Technology is the differentiator for the bank. Its approach is quite unique.

“I don’t have an office of the CTO [chief technology officer], which is frightening for most organisations. There is no technology department. The business unit, the user department, has to own technology and implement it,” says Mr Kamath. “We run technology at a very low cost, at 10% of the cost of most global banks. That is critical to the success.”

Unique model

Yet if running technology cheaply is the bank’s unique selling point, surely this can be imitated by others, I suggest. With evident and understandable satisfaction he tells me why other banks do not imitate his model: “[It is] not that easy. I learned it the hard way. You say, why can’t others do it?! Take a technology project. Who implements it in a large bank? The idea comes from the technology department. The CTO assigns a person from his team or from vendors. He is the boss of that project. Then you have the department for whom this project is done nominating someone on to that committee. But ownership of the project is the CTO department. The linkage to the department that ultimately will own the project is very thin, through one person. He must talk to the rest of his team. This, we think, is a recipe for disaster.’’

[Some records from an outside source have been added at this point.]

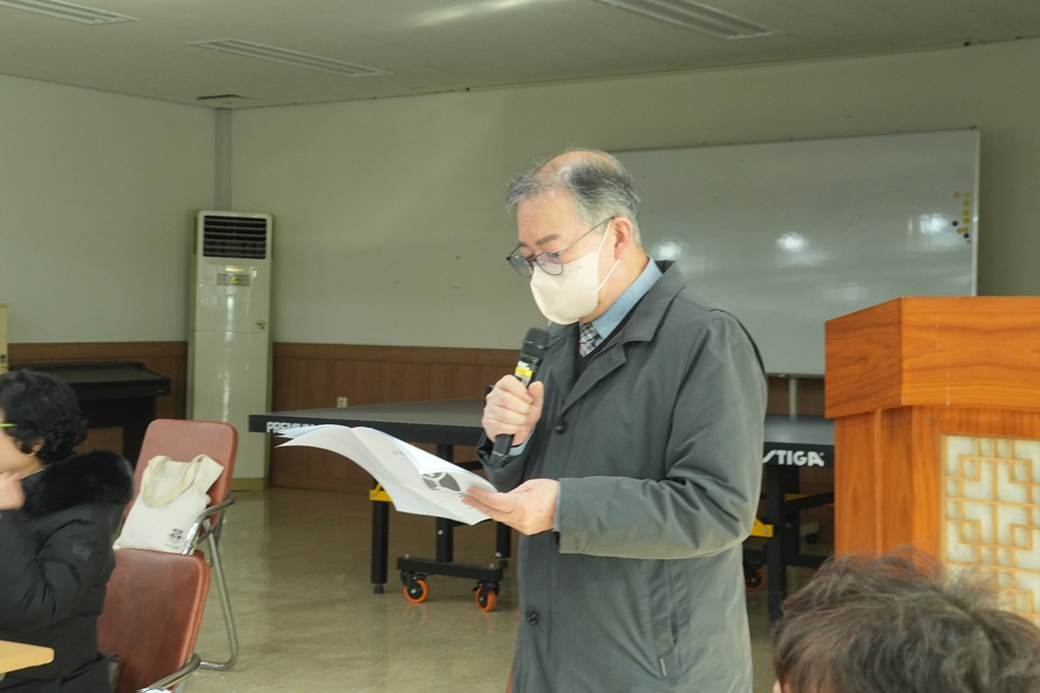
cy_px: 346
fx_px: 1560
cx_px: 520
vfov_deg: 25.1
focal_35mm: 54
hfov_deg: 36.9
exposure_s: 1/50
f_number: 7.1
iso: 1600
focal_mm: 36
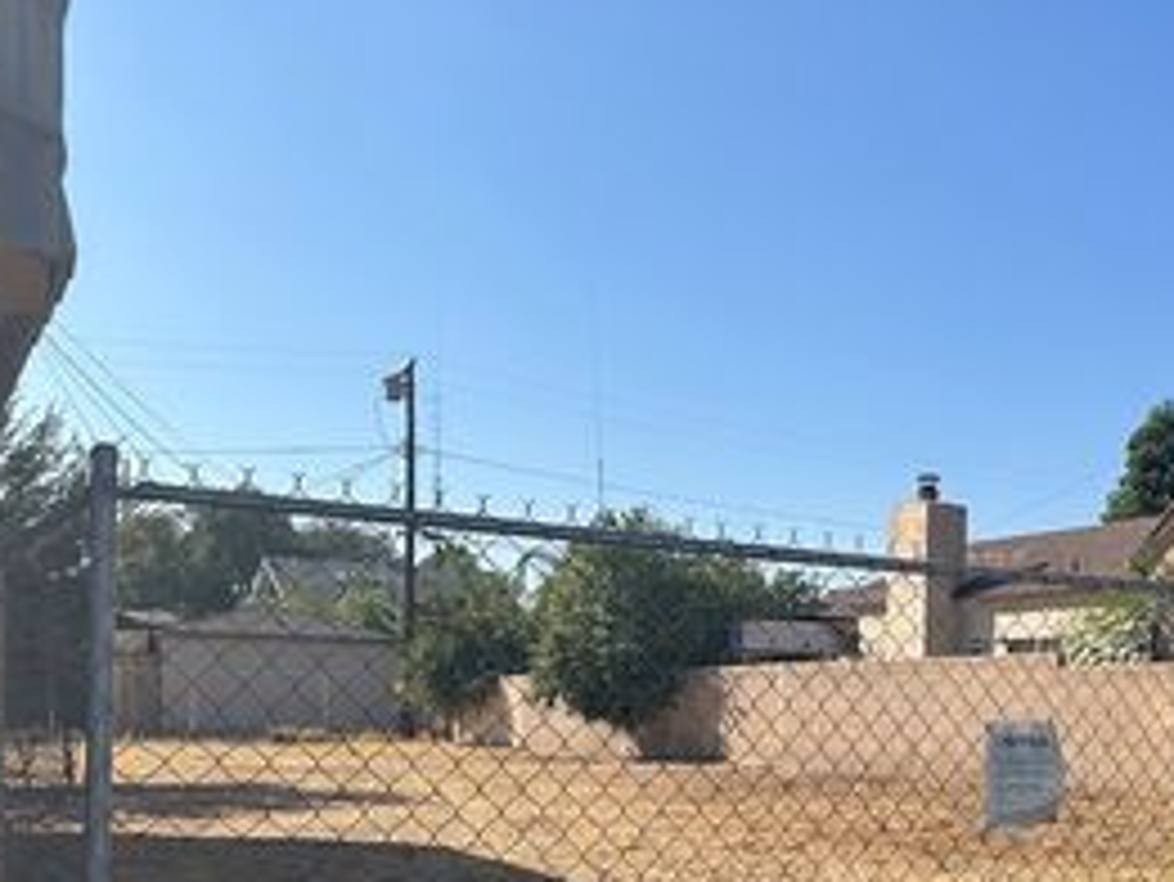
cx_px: 985
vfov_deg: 30.6
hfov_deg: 39.2
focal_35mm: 46
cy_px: 727
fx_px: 1561
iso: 80
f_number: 1.78
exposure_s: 1/4762
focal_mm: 6.86
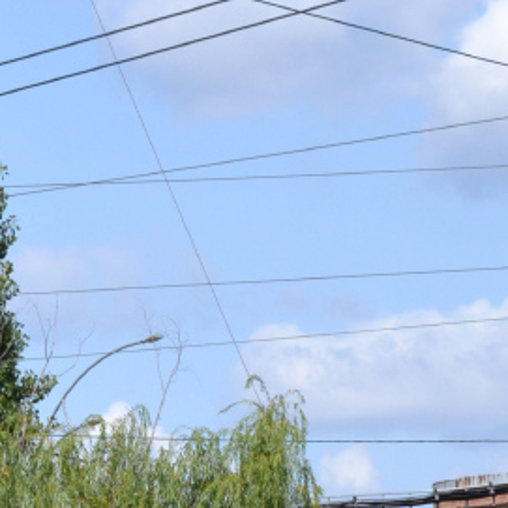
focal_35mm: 372
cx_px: -424
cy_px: 688
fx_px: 6176
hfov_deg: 4.7
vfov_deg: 4.7
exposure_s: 1/1250
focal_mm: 66
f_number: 9
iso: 800
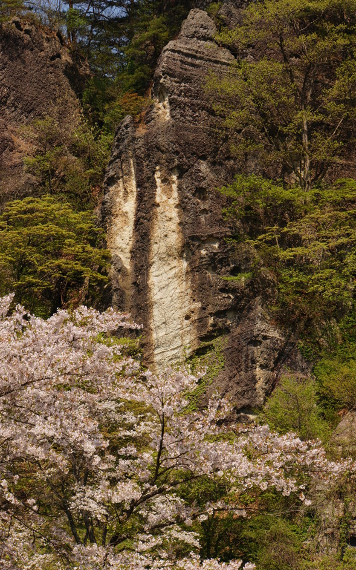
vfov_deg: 13.4
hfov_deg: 8.4
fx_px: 2431
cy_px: 294
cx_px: 151
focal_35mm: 157
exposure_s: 1/160
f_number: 10
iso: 100
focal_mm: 94.4
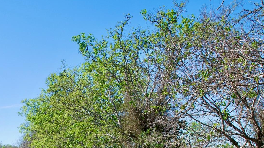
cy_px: 140
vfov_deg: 18.2
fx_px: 455
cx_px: 50
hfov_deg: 31.5
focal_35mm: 65
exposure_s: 1/250
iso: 100
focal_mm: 22
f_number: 8
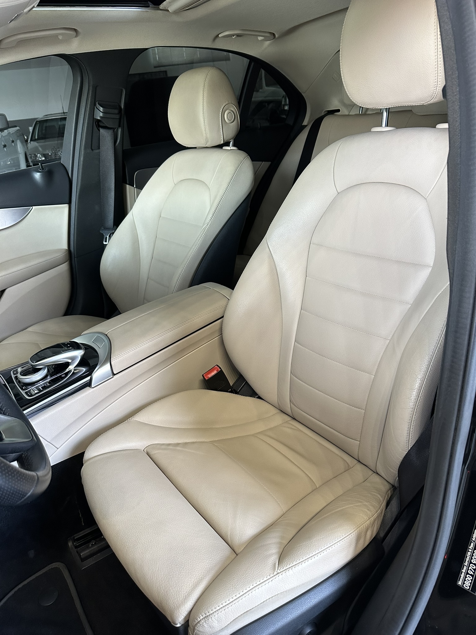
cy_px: 318
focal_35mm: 24
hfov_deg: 56.8
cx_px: 238
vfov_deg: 71.6
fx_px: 440
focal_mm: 6.86
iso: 200
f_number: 1.78
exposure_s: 1/120
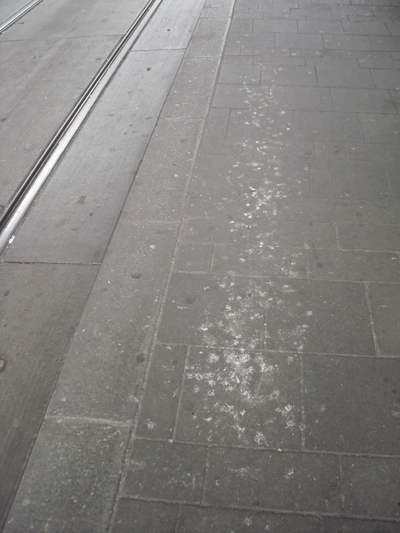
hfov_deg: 40.7
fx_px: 539
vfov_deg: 52.6
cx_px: 200
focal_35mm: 35
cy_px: 266
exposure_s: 1/250
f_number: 2.8
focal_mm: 5.7
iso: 417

He points out that getting the ICICI London office up and running was done in 65 days, while the quote from the original outside vendor was one year. He proudly tells me the last technology failure the bank had was seven years ago. It seems almost an impossible statistic.

Ably wielding his chopsticks, Mr Kamath denies the bank – which earns two-thirds of its profits from retail and one-third from wholesale banking – could be taken over because in “every nation there are banks which are champions. We possibly are a champion in India, so given that, it would be a difficult supposition”. He also notes that an acquisition would destroy the basic ethos of the bank, the way it is run with technology devolved to different units.

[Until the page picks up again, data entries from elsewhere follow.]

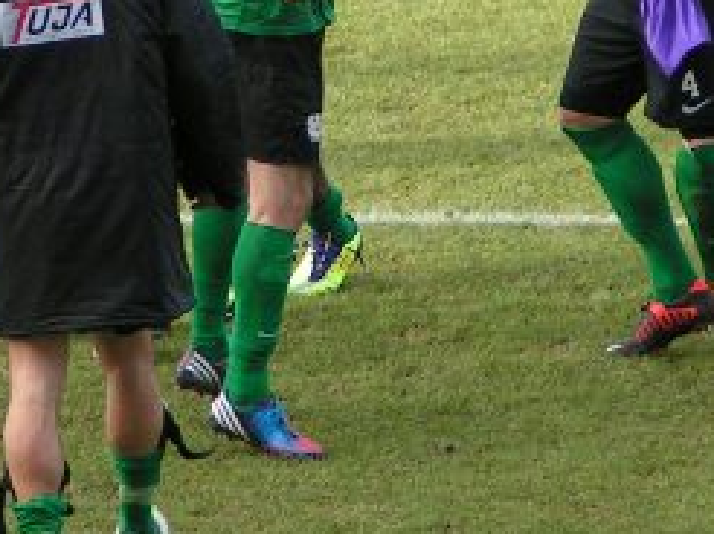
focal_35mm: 586
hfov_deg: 3.4
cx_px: 241
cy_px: 29
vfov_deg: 2.5
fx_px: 12075
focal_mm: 27.5
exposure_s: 1/250
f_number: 3.5
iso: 80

He is just as adamant about why organic growth is the way forward for ICICI. “Let me put that in context. The largest bank in India has 10,000 branches. The third largest bank has 4000 or 5000. We are the second largest. We have 480,” he says. “I do not want another 4000 branches and have to deal with how to resolve them as we go along.”

Attracting attention

This is not to say Indian banking is not due for consolidation, nor does it mean India is not an attractive place for foreign banks to enter, Mr Kamath points out. He dismisses the notion that there are too many limits on bank ownership for foreigners. “I am confused when bankers say there are limits. I know they have been articulating this. Entering India is much more clear than, say, China. There is no way you buy the big one, they want [the large acquisition] to fall in their lap, but nowhere [does this happen].’’

The comparison with China obviously hits a nerve. When I muse that India promises and never delivers, unlike China, he jumps in: “I must differ. India is a difficult place but every foreign company that has gone to India has made money. You can’t say that about China. The key [factors for India] are the social problems, bridging the gap between rural India and urban India.’’

ICICI’s Mr Kamath is doing his best to help, using the bank’s unique technological bias.